- Required action
Exactly retype the lines of the material from its first line to the line with "Ихрүүдийн холбооний тэргүүн Үржинбадам гэд", including both.

- Data supplied
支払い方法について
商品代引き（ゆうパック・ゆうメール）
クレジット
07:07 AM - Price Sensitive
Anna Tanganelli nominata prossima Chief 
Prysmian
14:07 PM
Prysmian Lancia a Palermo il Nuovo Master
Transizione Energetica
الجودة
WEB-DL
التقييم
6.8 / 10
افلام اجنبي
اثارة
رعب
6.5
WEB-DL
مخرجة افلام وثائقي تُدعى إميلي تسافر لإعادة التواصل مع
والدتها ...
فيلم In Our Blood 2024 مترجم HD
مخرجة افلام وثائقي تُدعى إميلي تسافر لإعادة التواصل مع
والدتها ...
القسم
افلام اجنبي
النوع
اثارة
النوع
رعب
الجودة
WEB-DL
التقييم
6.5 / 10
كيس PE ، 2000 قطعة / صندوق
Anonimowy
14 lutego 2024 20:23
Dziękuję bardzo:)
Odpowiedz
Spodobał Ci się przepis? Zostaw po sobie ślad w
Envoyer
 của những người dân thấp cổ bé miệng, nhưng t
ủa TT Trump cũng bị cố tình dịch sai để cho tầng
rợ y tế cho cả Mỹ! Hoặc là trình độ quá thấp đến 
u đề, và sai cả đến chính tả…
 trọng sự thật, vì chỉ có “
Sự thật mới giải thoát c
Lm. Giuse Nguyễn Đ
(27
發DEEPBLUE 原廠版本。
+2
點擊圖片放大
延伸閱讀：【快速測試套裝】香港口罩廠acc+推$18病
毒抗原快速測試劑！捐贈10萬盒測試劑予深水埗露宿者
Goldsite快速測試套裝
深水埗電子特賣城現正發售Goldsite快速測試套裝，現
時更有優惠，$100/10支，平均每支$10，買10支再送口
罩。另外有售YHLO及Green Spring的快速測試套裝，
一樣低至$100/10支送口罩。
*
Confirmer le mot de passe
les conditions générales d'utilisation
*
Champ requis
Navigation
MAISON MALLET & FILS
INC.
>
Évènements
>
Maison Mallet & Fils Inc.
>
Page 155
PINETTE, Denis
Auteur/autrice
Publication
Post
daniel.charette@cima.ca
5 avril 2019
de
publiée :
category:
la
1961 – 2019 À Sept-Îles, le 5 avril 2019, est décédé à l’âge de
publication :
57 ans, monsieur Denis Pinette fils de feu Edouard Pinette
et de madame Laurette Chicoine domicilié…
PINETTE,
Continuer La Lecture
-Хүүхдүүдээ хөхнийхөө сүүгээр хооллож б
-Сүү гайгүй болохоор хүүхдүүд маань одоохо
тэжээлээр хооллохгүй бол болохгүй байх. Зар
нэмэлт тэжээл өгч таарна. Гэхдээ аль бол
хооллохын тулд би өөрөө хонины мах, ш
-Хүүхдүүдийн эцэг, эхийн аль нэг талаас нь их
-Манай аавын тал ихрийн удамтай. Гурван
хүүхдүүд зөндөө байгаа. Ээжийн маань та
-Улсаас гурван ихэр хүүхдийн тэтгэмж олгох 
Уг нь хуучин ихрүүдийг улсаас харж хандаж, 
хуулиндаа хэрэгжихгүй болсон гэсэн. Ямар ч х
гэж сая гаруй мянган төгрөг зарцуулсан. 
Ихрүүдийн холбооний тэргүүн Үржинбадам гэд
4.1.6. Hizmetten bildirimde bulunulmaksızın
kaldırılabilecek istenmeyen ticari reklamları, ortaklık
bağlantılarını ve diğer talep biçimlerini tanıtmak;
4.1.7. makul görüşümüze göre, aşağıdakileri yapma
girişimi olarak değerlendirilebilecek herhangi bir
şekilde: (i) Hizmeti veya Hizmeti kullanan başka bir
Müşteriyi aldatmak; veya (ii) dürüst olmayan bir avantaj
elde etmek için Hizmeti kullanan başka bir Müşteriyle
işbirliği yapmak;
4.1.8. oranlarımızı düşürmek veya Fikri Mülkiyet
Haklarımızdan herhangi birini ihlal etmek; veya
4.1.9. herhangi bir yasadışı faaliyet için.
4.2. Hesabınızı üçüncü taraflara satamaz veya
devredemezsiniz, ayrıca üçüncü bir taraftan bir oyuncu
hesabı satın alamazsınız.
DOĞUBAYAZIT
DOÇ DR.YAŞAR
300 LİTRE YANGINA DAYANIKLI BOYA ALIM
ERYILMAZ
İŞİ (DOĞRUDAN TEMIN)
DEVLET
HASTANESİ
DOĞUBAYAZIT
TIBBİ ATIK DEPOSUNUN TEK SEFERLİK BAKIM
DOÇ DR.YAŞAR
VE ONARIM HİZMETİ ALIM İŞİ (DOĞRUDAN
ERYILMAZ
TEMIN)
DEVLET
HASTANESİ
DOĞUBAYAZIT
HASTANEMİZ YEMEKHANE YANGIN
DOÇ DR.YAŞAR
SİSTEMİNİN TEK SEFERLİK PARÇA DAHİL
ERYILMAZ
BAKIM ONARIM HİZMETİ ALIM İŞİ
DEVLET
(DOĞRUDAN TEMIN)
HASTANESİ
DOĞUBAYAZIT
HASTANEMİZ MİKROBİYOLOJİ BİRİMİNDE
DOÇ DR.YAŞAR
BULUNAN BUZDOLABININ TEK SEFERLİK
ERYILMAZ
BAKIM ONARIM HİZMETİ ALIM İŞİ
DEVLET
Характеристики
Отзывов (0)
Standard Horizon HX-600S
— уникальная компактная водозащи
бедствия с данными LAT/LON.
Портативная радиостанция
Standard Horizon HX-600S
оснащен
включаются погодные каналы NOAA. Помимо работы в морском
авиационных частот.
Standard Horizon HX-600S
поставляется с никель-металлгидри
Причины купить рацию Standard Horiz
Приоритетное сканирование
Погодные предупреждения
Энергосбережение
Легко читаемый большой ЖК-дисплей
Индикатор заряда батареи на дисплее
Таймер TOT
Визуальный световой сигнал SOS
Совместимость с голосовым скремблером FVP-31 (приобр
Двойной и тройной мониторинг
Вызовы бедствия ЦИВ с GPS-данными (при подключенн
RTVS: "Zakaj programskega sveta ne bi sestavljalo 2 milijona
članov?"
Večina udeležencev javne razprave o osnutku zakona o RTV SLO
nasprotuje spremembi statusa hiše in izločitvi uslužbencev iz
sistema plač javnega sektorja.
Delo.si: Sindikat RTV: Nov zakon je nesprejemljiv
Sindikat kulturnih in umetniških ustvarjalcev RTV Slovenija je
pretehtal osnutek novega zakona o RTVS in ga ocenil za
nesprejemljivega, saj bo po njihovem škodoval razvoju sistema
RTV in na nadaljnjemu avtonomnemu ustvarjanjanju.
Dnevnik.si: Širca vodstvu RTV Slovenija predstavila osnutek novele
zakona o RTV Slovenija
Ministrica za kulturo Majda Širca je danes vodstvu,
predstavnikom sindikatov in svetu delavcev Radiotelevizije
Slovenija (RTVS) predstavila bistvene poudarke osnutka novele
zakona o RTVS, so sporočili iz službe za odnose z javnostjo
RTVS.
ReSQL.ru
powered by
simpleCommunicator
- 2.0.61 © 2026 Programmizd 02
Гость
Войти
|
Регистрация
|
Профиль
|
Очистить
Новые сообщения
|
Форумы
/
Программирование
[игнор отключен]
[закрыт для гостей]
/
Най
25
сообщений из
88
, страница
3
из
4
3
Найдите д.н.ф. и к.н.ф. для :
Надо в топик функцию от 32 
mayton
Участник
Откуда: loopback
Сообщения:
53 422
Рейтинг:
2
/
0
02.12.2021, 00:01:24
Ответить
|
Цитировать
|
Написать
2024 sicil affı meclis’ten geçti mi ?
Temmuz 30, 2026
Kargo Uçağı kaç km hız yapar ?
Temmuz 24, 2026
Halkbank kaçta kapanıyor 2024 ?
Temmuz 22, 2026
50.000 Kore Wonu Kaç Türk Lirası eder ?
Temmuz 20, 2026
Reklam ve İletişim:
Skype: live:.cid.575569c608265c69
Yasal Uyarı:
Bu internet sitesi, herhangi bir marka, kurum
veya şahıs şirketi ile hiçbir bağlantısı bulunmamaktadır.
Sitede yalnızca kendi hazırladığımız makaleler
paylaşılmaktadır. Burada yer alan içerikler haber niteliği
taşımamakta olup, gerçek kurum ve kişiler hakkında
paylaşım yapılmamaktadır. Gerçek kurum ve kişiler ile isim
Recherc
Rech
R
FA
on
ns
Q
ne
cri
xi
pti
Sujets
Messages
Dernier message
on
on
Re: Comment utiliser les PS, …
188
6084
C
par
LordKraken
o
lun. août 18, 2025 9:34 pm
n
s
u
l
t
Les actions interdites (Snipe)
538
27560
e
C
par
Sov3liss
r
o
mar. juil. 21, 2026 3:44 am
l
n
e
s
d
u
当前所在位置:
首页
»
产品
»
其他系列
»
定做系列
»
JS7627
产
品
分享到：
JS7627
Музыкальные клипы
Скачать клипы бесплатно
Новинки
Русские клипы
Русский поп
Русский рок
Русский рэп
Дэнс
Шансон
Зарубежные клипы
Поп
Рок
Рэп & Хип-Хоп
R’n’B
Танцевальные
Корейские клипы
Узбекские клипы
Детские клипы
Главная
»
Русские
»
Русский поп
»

- Task solution
支払い方法について
商品代引き（ゆうパック・ゆうメール）
クレジット
07:07 AM - Price Sensitive
Anna Tanganelli nominata prossima Chief 
Prysmian
14:07 PM
Prysmian Lancia a Palermo il Nuovo Master
Transizione Energetica
الجودة
WEB-DL
التقييم
6.8 / 10
افلام اجنبي
اثارة
رعب
6.5
WEB-DL
مخرجة افلام وثائقي تُدعى إميلي تسافر لإعادة التواصل مع
والدتها ...
فيلم In Our Blood 2024 مترجم HD
مخرجة افلام وثائقي تُدعى إميلي تسافر لإعادة التواصل مع
والدتها ...
القسم
افلام اجنبي
النوع
اثارة
النوع
رعب
الجودة
WEB-DL
التقييم
6.5 / 10
كيس PE ، 2000 قطعة / صندوق
Anonimowy
14 lutego 2024 20:23
Dziękuję bardzo:)
Odpowiedz
Spodobał Ci się przepis? Zostaw po sobie ślad w
Envoyer
 của những người dân thấp cổ bé miệng, nhưng t
ủa TT Trump cũng bị cố tình dịch sai để cho tầng
rợ y tế cho cả Mỹ! Hoặc là trình độ quá thấp đến 
u đề, và sai cả đến chính tả…
 trọng sự thật, vì chỉ có “
Sự thật mới giải thoát c
Lm. Giuse Nguyễn Đ
(27
發DEEPBLUE 原廠版本。
+2
點擊圖片放大
延伸閱讀：【快速測試套裝】香港口罩廠acc+推$18病
毒抗原快速測試劑！捐贈10萬盒測試劑予深水埗露宿者
Goldsite快速測試套裝
深水埗電子特賣城現正發售Goldsite快速測試套裝，現
時更有優惠，$100/10支，平均每支$10，買10支再送口
罩。另外有售YHLO及Green Spring的快速測試套裝，
一樣低至$100/10支送口罩。
*
Confirmer le mot de passe
les conditions générales d'utilisation
*
Champ requis
Navigation
MAISON MALLET & FILS
INC.
>
Évènements
>
Maison Mallet & Fils Inc.
>
Page 155
PINETTE, Denis
Auteur/autrice
Publication
Post
daniel.charette@cima.ca
5 avril 2019
de
publiée :
category:
la
1961 – 2019 À Sept-Îles, le 5 avril 2019, est décédé à l’âge de
publication :
57 ans, monsieur Denis Pinette fils de feu Edouard Pinette
et de madame Laurette Chicoine domicilié…
PINETTE,
Continuer La Lecture
-Хүүхдүүдээ хөхнийхөө сүүгээр хооллож б
-Сүү гайгүй болохоор хүүхдүүд маань одоохо
тэжээлээр хооллохгүй бол болохгүй байх. Зар
нэмэлт тэжээл өгч таарна. Гэхдээ аль бол
хооллохын тулд би өөрөө хонины мах, ш
-Хүүхдүүдийн эцэг, эхийн аль нэг талаас нь их
-Манай аавын тал ихрийн удамтай. Гурван
хүүхдүүд зөндөө байгаа. Ээжийн маань та
-Улсаас гурван ихэр хүүхдийн тэтгэмж олгох 
Уг нь хуучин ихрүүдийг улсаас харж хандаж, 
хуулиндаа хэрэгжихгүй болсон гэсэн. Ямар ч х
гэж сая гаруй мянган төгрөг зарцуулсан. 
Ихрүүдийн холбооний тэргүүн Үржинбадам гэд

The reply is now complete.